The legal industry is grappling with how to assess the quality of work produced by artificial intelligence tools, a challenge distinct from coding where performance is more easily quantifiable. Crosby, a startup that combines legal services with technology development, has launched the Redline Bench to address this gap.
The Redline Bench is designed to measure how well AI models perform real-world legal tasks, beginning with contract review. According to Crosby founder Ryan Daniels, defining 'good' legal work is more ambiguous than defining 'good' code, which can either run or break. Legal contract edits, for instance, can be defensible in multiple ways, leading to differing opinions among lawyers.

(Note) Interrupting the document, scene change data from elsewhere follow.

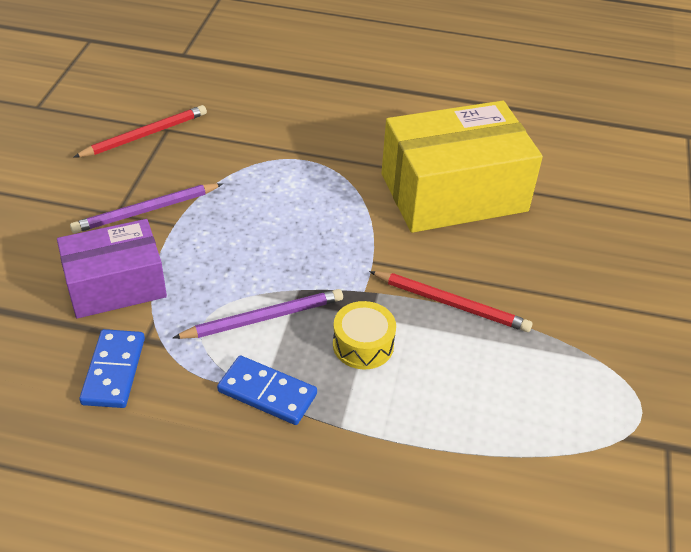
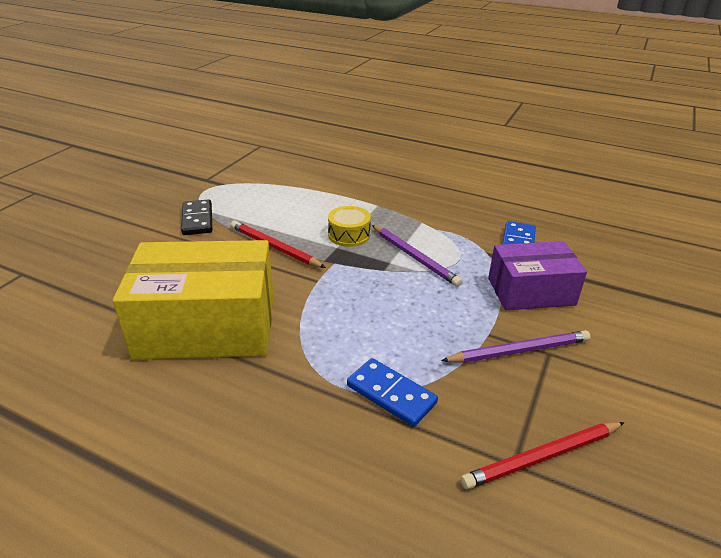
camera: 165 degrees left, 10 degrees down
(263, 318) = (414, 257): purple pencil -> purple pencil turned 120 degrees counterclockwise
(267, 393) = (418, 222): blue domino -> blue domino (391, 394)
(590, 338) = (197, 220): none -> black domino

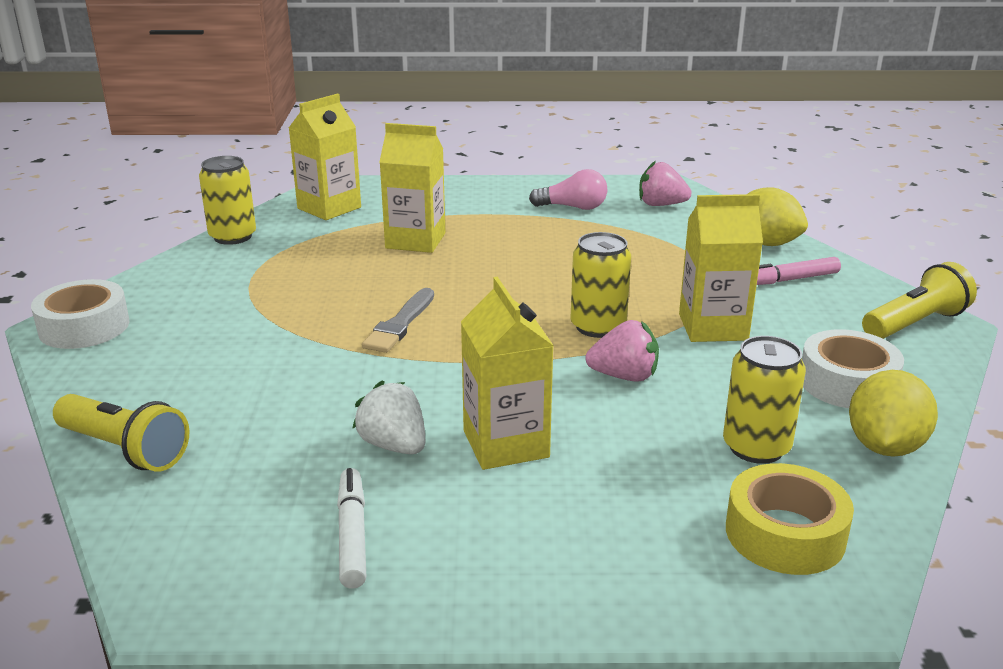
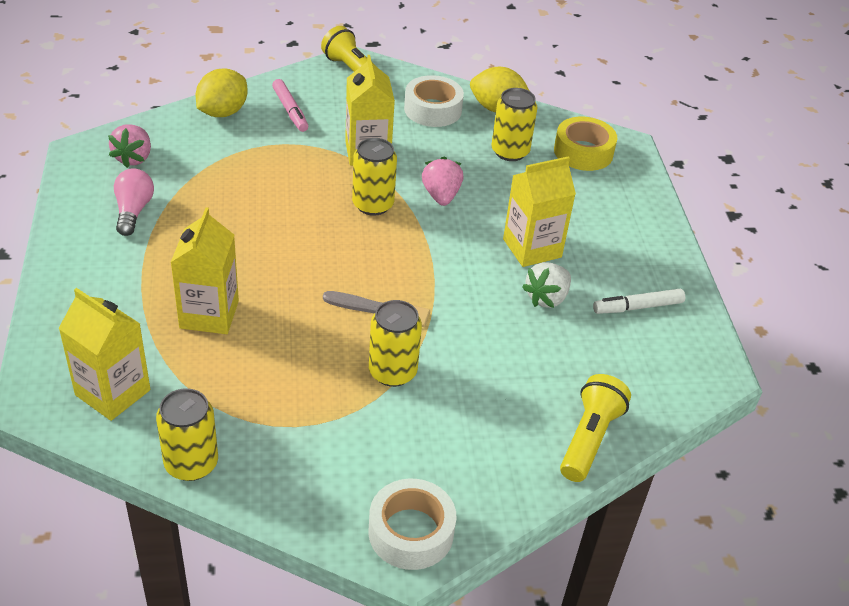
camera: 100 degrees left, 15 degrees up
(299, 327) = (392, 372): none -> yellow can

To create the benchmark, Crosby's team of engineers and lawyers simulated software deals. Senior lawyers marked crucial contract changes at each negotiation stage, which were then translated into weighted criteria. When testing AI models, Crosby provides them with contracts and asks them to make edits. A panel of three judges then compares these AI-generated redlines against the lawyer-built rubric, voting on whether each edit meets the prioritized criteria. The final score reflects how often models made edits that lawyers deemed important.

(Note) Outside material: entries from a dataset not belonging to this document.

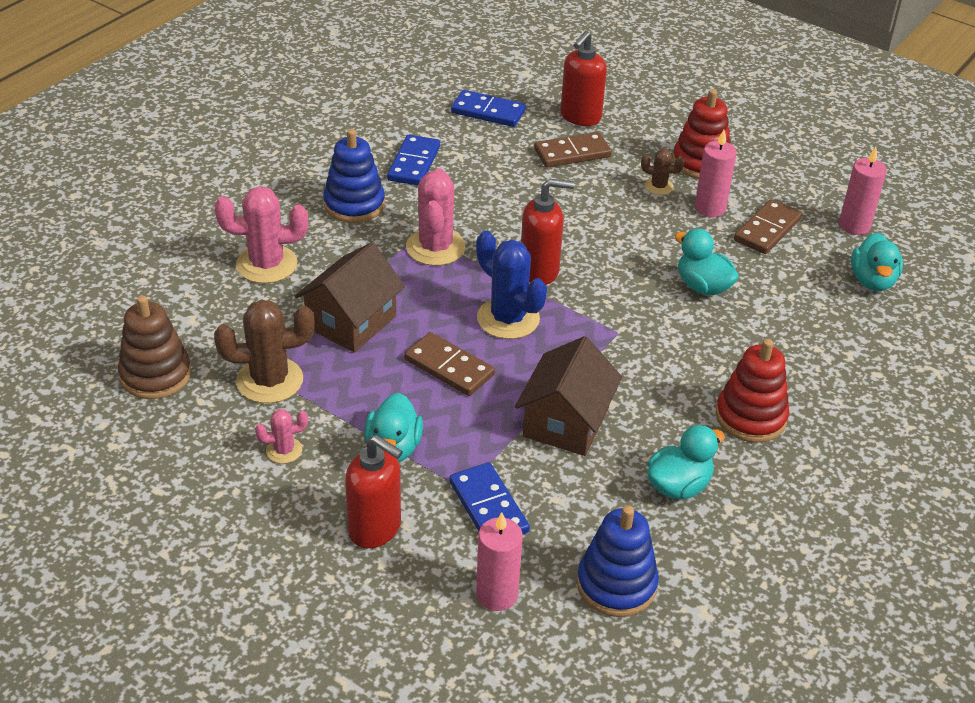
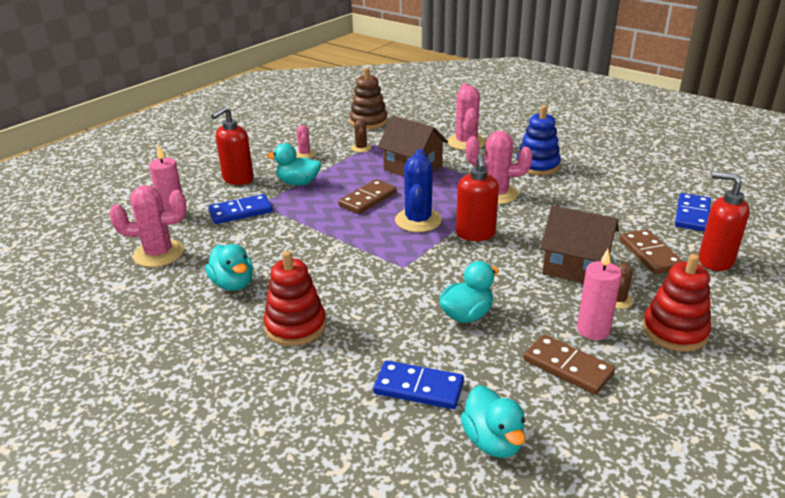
camera: 95 degrees right, 10 degrees down
(270, 380) = (361, 148): brown cactus -> brown cactus, size x0.52
(414, 163) = (598, 185): blue domino -> blue domino (418, 388)
(508, 318) = (418, 220): blue cactus -> blue cactus turned 45 degrees counterclockwise
(566, 422) = (308, 240): brown house -> brown house (575, 267)
(616, 584) = (158, 253): blue stacking toy -> pink cactus
(854, 225) = (599, 443): pink candle -> none
(872, 281) = (493, 441): turquoise duck -> turquoise duck turned 120 degrees counterclockwise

Crosby plans to make the Redline Bench publicly available for any AI lab to use and will regularly release reports comparing major models. In the initial release, ChatGPT 5.5 scored 50.5%, indicating its edits aligned with half of the prioritized lawyer edits. Gemini 3.5 Flash followed with 45.1%, and Claude Opus 4.8 scored 44.4%. Crosby also tested Anthropic's Fable 5, which scored 47.3% before being temporarily withdrawn from the market.
While other companies like Harvey, Anthropic, and OpenAI also develop benchmarks, Daniels suggests that internal benchmarks may be less trustworthy as labs can tune their systems to perform well on their own tests. The development of reliable AI benchmarks is crucial, as billions in investment are tied to the promise of AI reducing legal costs. Lawyers' adoption of these tools hinges on trust, which Crosby aims to foster with its transparent evaluation system.